In religion, as in everything else, perfection consists in simplicity. But polytheistic religions are like wheels within wheels, it is like a complicated machine that never goes right. Deism is perfect purity compared with this. An imperfect being cannot be God. A divisible being is finite, and therefore imperfect, and consequently not a God. Only that being who is self-existent, infinitely perfect and eternal, is the true God. No complicated religion can be equally true with the pure and unmixed religion of Deism.

Deism never feared the advancement of science, nor shed the blood of a Galileo. It never promoted a crusade or “holy” war.
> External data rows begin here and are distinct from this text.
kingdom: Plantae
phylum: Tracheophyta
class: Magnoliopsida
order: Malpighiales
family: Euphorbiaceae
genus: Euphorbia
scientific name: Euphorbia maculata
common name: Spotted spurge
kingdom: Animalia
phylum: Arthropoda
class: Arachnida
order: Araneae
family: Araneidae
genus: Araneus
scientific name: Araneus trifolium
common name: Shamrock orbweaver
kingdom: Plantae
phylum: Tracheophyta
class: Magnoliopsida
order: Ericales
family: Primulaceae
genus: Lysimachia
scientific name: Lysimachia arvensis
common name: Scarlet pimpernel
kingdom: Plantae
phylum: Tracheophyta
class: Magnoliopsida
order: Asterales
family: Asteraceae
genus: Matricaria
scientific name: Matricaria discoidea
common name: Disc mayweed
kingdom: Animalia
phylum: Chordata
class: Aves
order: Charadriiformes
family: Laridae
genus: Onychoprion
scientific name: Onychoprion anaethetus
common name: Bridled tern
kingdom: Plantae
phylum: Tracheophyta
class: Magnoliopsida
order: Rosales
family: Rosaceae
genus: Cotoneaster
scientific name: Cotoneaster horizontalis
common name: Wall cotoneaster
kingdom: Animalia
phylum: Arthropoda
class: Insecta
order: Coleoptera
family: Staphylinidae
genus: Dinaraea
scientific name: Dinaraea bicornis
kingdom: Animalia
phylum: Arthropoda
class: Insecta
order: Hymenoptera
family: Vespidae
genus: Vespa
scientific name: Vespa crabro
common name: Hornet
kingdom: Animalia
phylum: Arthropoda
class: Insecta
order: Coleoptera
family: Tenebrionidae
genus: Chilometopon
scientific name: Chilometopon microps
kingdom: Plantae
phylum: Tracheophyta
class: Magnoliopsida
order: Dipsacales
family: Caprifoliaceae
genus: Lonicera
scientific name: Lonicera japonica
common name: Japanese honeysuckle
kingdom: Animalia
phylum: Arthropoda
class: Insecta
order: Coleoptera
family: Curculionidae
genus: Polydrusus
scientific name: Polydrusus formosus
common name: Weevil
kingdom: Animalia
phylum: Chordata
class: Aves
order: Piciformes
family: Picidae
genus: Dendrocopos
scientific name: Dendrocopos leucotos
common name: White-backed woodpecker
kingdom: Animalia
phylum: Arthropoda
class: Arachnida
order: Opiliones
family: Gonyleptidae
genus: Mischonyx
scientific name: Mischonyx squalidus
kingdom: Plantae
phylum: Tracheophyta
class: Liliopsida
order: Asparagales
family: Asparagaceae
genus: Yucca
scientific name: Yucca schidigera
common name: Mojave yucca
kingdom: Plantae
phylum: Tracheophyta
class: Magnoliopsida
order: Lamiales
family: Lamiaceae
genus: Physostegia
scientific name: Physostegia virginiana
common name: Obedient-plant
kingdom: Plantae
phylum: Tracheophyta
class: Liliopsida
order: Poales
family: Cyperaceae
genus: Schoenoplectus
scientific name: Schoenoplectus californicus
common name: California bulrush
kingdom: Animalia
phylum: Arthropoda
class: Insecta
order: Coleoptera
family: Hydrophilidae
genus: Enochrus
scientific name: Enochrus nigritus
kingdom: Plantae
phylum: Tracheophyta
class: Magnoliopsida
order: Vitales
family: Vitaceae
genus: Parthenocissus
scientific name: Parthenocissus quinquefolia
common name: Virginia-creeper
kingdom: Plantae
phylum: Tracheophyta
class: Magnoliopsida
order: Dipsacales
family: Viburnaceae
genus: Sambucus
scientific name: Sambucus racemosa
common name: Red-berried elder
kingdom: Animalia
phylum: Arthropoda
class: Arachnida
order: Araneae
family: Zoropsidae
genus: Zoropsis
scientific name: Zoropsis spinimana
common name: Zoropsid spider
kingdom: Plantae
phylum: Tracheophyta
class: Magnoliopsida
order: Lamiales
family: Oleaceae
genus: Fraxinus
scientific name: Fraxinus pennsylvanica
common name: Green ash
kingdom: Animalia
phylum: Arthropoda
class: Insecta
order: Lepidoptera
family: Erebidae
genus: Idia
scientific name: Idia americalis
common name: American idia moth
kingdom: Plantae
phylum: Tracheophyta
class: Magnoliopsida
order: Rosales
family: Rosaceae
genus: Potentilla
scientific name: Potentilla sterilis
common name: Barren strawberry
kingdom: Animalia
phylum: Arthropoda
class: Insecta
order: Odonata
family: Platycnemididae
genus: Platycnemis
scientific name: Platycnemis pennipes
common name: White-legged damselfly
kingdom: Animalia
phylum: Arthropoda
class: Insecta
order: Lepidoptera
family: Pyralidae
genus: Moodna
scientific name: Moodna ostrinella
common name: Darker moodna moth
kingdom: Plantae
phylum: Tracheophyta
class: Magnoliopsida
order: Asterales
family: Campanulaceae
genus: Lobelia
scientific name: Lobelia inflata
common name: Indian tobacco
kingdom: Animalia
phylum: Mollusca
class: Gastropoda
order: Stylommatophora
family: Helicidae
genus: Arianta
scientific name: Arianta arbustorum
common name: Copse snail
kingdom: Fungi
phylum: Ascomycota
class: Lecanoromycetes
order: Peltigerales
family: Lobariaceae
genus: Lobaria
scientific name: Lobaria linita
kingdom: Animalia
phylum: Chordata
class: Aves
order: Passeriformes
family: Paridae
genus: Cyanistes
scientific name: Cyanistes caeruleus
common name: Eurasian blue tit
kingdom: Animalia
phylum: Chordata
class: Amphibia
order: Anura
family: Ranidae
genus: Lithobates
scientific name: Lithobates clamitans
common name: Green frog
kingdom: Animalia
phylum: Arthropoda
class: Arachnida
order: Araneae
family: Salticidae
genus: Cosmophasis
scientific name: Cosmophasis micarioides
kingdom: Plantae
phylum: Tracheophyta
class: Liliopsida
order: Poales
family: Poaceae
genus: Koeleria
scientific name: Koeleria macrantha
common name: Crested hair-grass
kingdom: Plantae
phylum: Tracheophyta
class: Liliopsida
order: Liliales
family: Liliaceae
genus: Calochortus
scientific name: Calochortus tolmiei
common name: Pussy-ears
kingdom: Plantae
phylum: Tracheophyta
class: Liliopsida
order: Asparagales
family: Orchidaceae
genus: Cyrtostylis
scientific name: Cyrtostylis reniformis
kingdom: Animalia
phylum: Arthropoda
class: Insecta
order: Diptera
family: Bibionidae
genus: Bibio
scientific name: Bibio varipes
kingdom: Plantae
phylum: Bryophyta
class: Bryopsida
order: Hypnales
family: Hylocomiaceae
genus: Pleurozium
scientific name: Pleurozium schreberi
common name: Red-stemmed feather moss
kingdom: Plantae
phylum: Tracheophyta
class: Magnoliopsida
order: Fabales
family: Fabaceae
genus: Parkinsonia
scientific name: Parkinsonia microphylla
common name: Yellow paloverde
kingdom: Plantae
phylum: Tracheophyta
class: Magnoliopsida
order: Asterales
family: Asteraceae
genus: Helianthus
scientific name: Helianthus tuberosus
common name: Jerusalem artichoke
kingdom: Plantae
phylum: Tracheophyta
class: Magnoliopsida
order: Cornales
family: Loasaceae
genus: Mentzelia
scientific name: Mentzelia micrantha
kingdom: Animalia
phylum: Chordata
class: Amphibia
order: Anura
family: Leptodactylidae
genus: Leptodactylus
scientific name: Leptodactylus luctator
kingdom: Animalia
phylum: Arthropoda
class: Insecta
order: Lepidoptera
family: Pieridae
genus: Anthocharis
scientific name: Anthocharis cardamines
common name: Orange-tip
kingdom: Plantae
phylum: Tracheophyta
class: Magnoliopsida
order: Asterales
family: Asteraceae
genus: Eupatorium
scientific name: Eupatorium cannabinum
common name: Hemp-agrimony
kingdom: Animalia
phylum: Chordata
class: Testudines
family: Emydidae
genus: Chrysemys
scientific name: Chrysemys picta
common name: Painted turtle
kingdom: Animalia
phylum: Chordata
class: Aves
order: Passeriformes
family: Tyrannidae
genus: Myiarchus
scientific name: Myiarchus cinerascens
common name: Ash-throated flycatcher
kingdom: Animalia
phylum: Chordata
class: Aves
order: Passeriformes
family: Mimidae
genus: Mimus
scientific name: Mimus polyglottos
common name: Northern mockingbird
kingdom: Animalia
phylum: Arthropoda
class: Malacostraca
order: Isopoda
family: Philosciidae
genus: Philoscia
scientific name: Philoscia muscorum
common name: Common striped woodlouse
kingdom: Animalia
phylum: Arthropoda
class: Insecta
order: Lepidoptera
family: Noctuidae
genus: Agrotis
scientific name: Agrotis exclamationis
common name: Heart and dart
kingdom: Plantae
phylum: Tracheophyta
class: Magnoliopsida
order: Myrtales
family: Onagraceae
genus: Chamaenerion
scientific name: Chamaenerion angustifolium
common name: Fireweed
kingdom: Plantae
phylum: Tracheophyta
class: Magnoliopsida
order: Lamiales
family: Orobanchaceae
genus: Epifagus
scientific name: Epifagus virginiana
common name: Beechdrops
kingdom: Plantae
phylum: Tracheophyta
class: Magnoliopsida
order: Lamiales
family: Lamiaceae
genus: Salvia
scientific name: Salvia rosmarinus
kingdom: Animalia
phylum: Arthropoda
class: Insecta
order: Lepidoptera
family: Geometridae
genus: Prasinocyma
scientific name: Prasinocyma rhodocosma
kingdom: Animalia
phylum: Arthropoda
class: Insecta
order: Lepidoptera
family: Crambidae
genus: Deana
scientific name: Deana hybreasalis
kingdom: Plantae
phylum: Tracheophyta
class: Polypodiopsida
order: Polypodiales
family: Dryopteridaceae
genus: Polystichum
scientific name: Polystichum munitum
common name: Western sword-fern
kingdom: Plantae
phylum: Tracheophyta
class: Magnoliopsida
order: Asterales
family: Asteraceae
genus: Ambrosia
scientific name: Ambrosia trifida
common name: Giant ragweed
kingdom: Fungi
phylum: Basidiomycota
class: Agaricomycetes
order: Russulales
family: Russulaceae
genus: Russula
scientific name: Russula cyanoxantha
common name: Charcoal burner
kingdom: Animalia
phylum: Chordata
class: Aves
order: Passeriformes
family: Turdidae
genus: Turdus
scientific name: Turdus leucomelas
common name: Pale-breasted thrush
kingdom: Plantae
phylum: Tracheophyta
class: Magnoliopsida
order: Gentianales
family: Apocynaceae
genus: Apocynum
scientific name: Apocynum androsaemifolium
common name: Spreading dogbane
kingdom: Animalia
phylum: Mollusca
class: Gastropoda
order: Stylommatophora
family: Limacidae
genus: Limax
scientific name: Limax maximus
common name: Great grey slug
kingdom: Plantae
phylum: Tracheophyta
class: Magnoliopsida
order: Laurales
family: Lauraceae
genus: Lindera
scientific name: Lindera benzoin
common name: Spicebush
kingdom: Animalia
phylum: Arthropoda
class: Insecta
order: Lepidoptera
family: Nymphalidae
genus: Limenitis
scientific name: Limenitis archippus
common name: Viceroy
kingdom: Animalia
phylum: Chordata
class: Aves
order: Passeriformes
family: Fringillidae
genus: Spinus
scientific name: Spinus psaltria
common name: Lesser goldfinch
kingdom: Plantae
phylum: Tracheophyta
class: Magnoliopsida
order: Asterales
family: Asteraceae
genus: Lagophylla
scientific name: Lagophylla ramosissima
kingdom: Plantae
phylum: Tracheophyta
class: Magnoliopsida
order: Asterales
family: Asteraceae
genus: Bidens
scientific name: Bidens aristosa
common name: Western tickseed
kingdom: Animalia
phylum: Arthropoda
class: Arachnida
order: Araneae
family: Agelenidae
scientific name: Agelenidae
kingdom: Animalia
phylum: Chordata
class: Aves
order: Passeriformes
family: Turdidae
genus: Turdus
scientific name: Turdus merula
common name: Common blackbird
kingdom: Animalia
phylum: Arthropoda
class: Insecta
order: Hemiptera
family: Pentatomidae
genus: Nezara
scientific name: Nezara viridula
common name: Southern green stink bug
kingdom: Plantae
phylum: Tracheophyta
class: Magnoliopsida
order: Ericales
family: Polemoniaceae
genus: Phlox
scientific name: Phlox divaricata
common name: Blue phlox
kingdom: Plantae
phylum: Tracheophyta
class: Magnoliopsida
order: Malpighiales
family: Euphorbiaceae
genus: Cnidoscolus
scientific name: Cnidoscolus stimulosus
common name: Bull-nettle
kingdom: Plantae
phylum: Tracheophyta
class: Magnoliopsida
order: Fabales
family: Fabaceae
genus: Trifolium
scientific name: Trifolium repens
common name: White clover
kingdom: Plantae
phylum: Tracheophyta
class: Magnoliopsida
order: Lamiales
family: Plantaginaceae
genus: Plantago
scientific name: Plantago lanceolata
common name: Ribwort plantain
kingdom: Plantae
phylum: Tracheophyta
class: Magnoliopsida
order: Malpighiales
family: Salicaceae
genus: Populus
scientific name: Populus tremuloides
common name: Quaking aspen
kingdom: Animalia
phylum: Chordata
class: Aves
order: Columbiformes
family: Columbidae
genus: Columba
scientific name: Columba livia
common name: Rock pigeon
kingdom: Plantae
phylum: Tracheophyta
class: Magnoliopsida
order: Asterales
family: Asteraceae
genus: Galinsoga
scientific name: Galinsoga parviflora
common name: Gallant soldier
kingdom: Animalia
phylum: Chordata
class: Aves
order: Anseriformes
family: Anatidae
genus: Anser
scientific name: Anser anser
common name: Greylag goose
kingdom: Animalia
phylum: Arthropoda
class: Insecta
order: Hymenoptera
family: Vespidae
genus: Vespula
The progress that Deism makes in the world, lessens the force of superstition and persecution.

If ever a universal religion should prevail, it will not be in believing anything new, but believing as man believed at first. Adam, if ever there was such a man, was created a Deist. Deism was the religion of Adam. It is time to return to the pure, unmixed belief of one God, and no more. The only true religion is deism.

“The only religion that has not been invented, and that has in it every evidence of divine originality, is pure and simple deism. It must have been the first and will probably be the last that man believes.” Thomas Paine

Reply
Perry
9/9/2024 05:56:08 pm

First, we were polytheists and then polytheism didn’t make too much sense because then where did all these gods come from? They probably came from one source so why not just believe in one God? So, then we moved to monotheism and now we are moving to a rational monotheism called deism.